Masadaki peçeteliği sertçe Eren'e attığımda havada tuttu.
"Sen hiç konuşma, daha evlilik teklifi edemiyorsun."
"İt itin kuyruğuna basmazmış."
Leyla alayla bardağından bir yudum aldığında ona döndüm.
"İt falan diyorsun ya hiç alınmıyorum."
"Sinan, içimdeki siniri kelimelerle ifade edemiyorum ama nikahtan kaçtın, bir sürü yalan söyledin saçma sapan planlar kurdun. Hiçbiri olmadı, pişman olduğunu söyledin sana şans verdim. Evimi yakıyordun ulan evimi!"
Geçen günlerimizin kısa bir özeti niteliğinde sözler söyleyen Leyla'yla beraber masadan ıslık yükseldi.
"Şunu Fox Tv'ye satsak iyi para eder."
Sinirle Eren'e döndüğümde ne var dercesine diklendi.
"Haksız mı kız?"
Derin bir solukla arkama yaslandım.
Köşeye sıkışma hissi yabancı değildi bana. Günlerdir çıkmaz bir sokakta gibiydim ve geri dönemiyordum. Her yolu denemeye, bir şeyler bulmaya çalışıyordum ama yaptığım pisliği unutturacak ya da hafifletecek bir şey yoktu.
Sanırım yolun sonuydu, haftaya gerçekten boşanacaktık.
Uğraşmayı bırakmalıydım, sadece benim istediğim ya da sadece beni mutlu eden bir evliliği hak etmiyordu Leyla. Diğer hiçbir şeyi hak etmediği gibi. Bundan seneler sonra bile beni iyi bir şekilde anmayacağı gerçeği can sıkıcıydı.
Ne kadar uğraşırsam uğraşayım gülerek Nazlı'yla bir şeyler konuşan Leyla'ya kendimi asla affettiremeyecektim. Ufacık bir empatiyle bile bu yüzüme tokat gibi çarpıyordu.
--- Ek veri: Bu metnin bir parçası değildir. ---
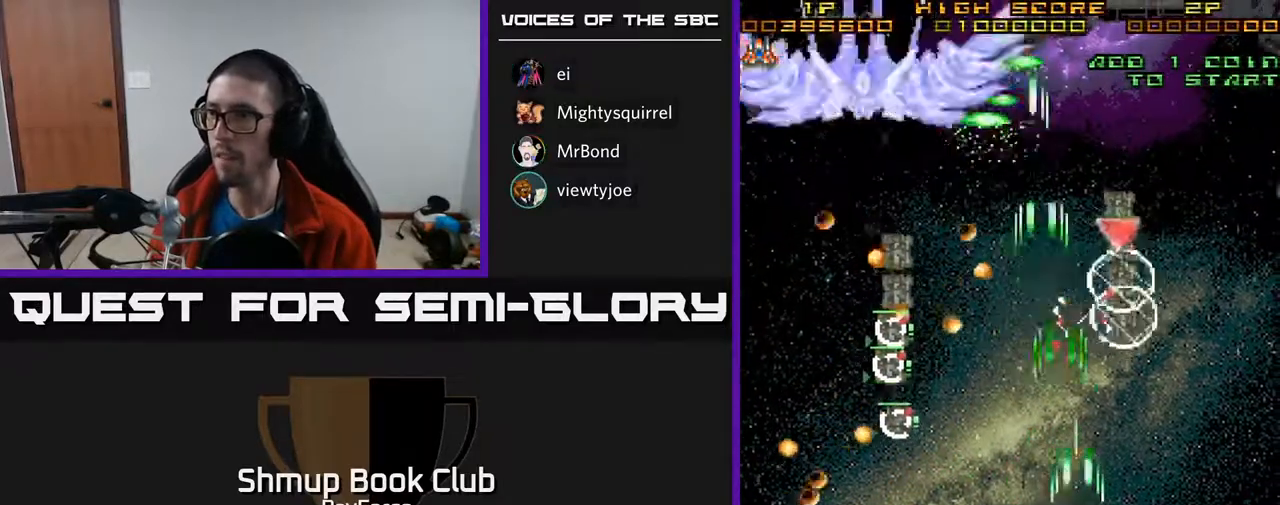
{"buttons": ["A", "DPAD_UP", "DPAD_RIGHT"], "right_stick": "center", "events": [[100, "DPAD_DOWN", "up"], [133, "DPAD_RIGHT", "up"], [133, "DPAD_UP", "down"], [483, "DPAD_RIGHT", "down"]]}
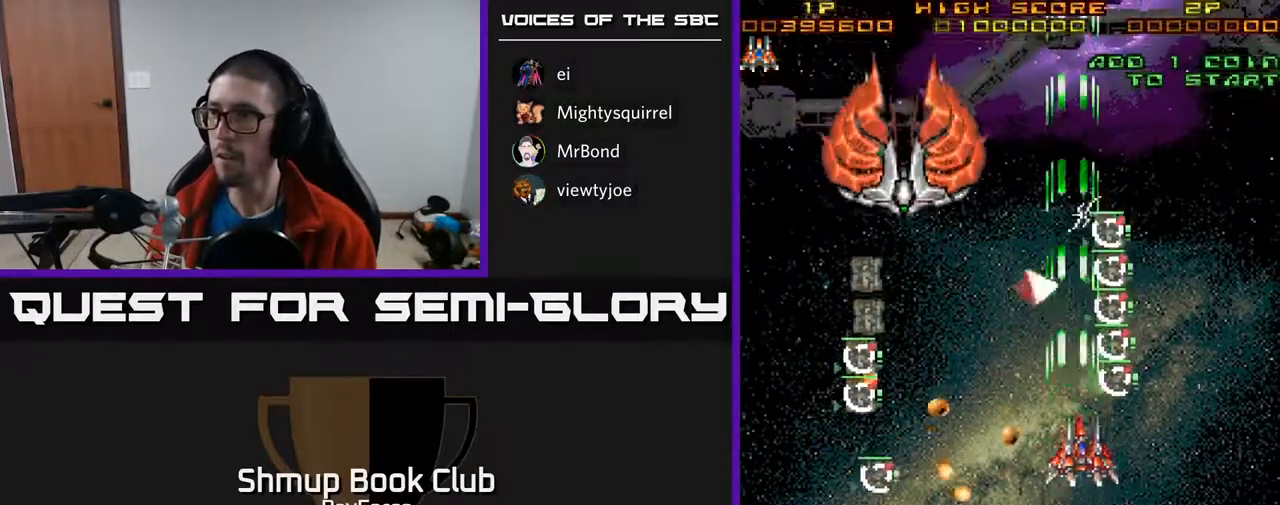
{"buttons": ["A", "DPAD_DOWN", "DPAD_LEFT"], "right_stick": "center", "events": [[67, "DPAD_RIGHT", "up"], [67, "X", "down"], [150, "DPAD_LEFT", "down"], [183, "X", "up"], [367, "DPAD_UP", "up"], [417, "DPAD_DOWN", "down"]]}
Öfkem, kinim, yılların hırsı gözümü öyle bir kör etmişti ki bana farkında olmadan iyi gelen hayatımdaki tek kişiyi görmemiştim. Yaptığımın izahı olmadığını biliyordum. Her insan hata yapar diye kenara çekilmek istemiyordum.
Hatamı kabulleneli çok oluyordu, şimdi sıra sonuçlarındaydı.
Leyla, eminim her şeyin daha iyisini hak ediyordu.
Daraldığımı hissettim bir tarafı komple denize açılan masada. Burnumuza dolan deniz kokusu bile beni açmıyordu. Sandalyemi itip ayaklandım.
Hepsinin gözü beni bulduğunda sorun yok dercesine gülümsemeye çalıştım.
"Sigara."
Cümle bile kuracak halim yoktu, anlamalarını umdum.
"E iç burada."
Kafamı iki yana salladım. Montumu kaçtığımı düşünmemeleri adına almadım. İçinden çıkardığım paketle beraber mekandan çıkıp kenardaki kaldırımlara oturdum.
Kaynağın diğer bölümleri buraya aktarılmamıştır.